Competência e Serenidade

Integrante do Núcleo desde a sua organização, conheci a Magistrada Rosana Garbin em 2004. Comunicativa, era uma entusiasta do tema mediação. Criativa, colaborou na elaboração do texto de divulgação da Mediação Comunitária em 2007. A implantação do Projeto Lomba do Pinheiro foi um período de sonho que se tornou realidade. O contato com os agentes comunitários, a vivência com pessoas preocupadas com o local onde moravam e dispostos a fazer a diferença, cooperando no atendimento de conflitos, tudo nos animava. E a Dra. Rosana Garbin ministrava aula, conversava com os agentes, se encantava e participava ativamente das reuniões semanais, pois éramos poucos e havia muito a fazer. Eu sabia que podia contar com a Dra. Rosana, que passou a ser mais que uma colega, mas uma pessoa com quem gostava de conversar e compartilhar propostas. Tínhamos a esperança comum de que, algum dia, a Mediação estaria no Judiciário. Novos projetos na área da Bioética foram afastando a Dra. Rosana do Núcleo de Mediação. E veio o Doutorado em Portugal, sua atuação intensa na Rádio da AJURIS, mas a nossa amizade foi se fortalecendo. Sempre que possível trocávamos informações via e-mail. Como Vice – Diretora da Escola Superior da Magistratura a Dra. Rosana continua a dar apoio a todos os Núcleos, atuando com competência e serenidade. Sim, a Dra. Rosana tem a habilidade dos artistas, que fazem movimentos inesperados e complexos com a leveza de quem sabe, com a simplicidade de quem acredita e realiza.

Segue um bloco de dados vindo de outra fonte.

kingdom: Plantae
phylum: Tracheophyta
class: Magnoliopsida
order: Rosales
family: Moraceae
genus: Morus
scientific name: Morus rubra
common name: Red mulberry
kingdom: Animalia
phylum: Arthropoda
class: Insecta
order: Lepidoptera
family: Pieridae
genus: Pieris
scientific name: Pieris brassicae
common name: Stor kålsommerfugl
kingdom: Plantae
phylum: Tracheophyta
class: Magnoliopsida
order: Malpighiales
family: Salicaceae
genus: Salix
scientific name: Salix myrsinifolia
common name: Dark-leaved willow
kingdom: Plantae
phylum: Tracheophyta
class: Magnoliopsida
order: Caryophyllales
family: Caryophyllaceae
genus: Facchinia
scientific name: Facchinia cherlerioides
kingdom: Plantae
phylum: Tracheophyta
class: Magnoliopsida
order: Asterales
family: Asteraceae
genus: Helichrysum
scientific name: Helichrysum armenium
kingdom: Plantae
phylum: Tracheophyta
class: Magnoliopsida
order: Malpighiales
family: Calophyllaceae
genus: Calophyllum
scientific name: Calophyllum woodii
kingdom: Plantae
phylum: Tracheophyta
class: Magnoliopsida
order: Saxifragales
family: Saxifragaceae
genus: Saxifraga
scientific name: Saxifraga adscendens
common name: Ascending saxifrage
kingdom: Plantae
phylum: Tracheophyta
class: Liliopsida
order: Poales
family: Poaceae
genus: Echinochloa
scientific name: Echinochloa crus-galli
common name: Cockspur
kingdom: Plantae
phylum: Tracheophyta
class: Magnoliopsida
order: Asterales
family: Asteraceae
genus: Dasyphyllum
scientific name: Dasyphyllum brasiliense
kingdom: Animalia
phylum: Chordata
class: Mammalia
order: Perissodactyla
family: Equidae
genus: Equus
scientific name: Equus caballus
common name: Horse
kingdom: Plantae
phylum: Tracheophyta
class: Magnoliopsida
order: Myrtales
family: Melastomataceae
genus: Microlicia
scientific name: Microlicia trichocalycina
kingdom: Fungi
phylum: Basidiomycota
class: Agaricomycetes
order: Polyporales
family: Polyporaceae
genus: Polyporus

Obrigada, Dra. Rosana por sua contribuição ao NEM, por sua capacidade de produzir e por sua autenticidade em que cada espaço que ocupa. Amiga, mereces a saudação da equipe NEM. 
Receba a nossa gratidão.

Desembargadora Genacéia Alberton
Coordenadora do NEM

Com a palavra, Dra. Rosana Garbin.


A carreira e o encontro com a Mediação
Sou Juíza de Direito desde o ano de 1990, no Estado do Rio Grande do Sul. Iniciei a minha carreira da magistratura no interior, passando por Comarcas como Palmeira das Missões, Lagoa Vermelha, São Sebastião do Caí.  No ano de 1998 fui promovida para a Comarca de Gravataí. Nessa ocasião iniciei o curso de mestrado em direito realizado em parceria pela Escola Superior da Magistratura e a Universidade do Vale dos Sinos - Unisinos. Foi quando passei a me interessar pela mediação. O professor José Luis Bolzan e Morais foi meu orientador na dissertação intitulada “Família e Jurisdição: para a manutenção dos afetos”, que tratou do tema da mediação familiar. No mesmo ano, a professora Liane Busnello Thomé, então coordenadora do serviço de assistência jurídica da ULBRA de Gravataí, me procurou com um projeto para realização de mediações nas ações judiciais. Abri o espaço para o projeto piloto, o que ocorreu ainda no ano de 1999, com um resultado positivo no tratamento dos conflitos. A disponibilidade dos professores da ULBRA para as diversas tentativas de utilização de métodos autocompositivos permitiu que experimentássemos a sua aplicação em fases diversas do processo. Mesmo nos processos em que a composição pelas partes não foi possível, era nítido os benefícios na continuidade do processo pela via judicial. Embora não tenha participado diretamente de sessões de mediação, estudar sobre conflitos permitiu compreender toda a dinâmica que envolve o litígio judicial, e desta forma auxiliar na condução de processos. O projeto teve duração de cerca de dois anos, atendendo várias ações da área de família. Promovida para Porto Alegre, fiquei vinculada ao núcleo de estudos de mediação da Escola da AJURIS, desde sua criação. Ao longo dos anos, o núcleo contribuiu para a minha maior qualificação na área e também permitiu a participação em projetos que foram realizados, como o da mediação comunitária, no qual atuei na capacitação de mediadores e na difusão da ideia da mediação.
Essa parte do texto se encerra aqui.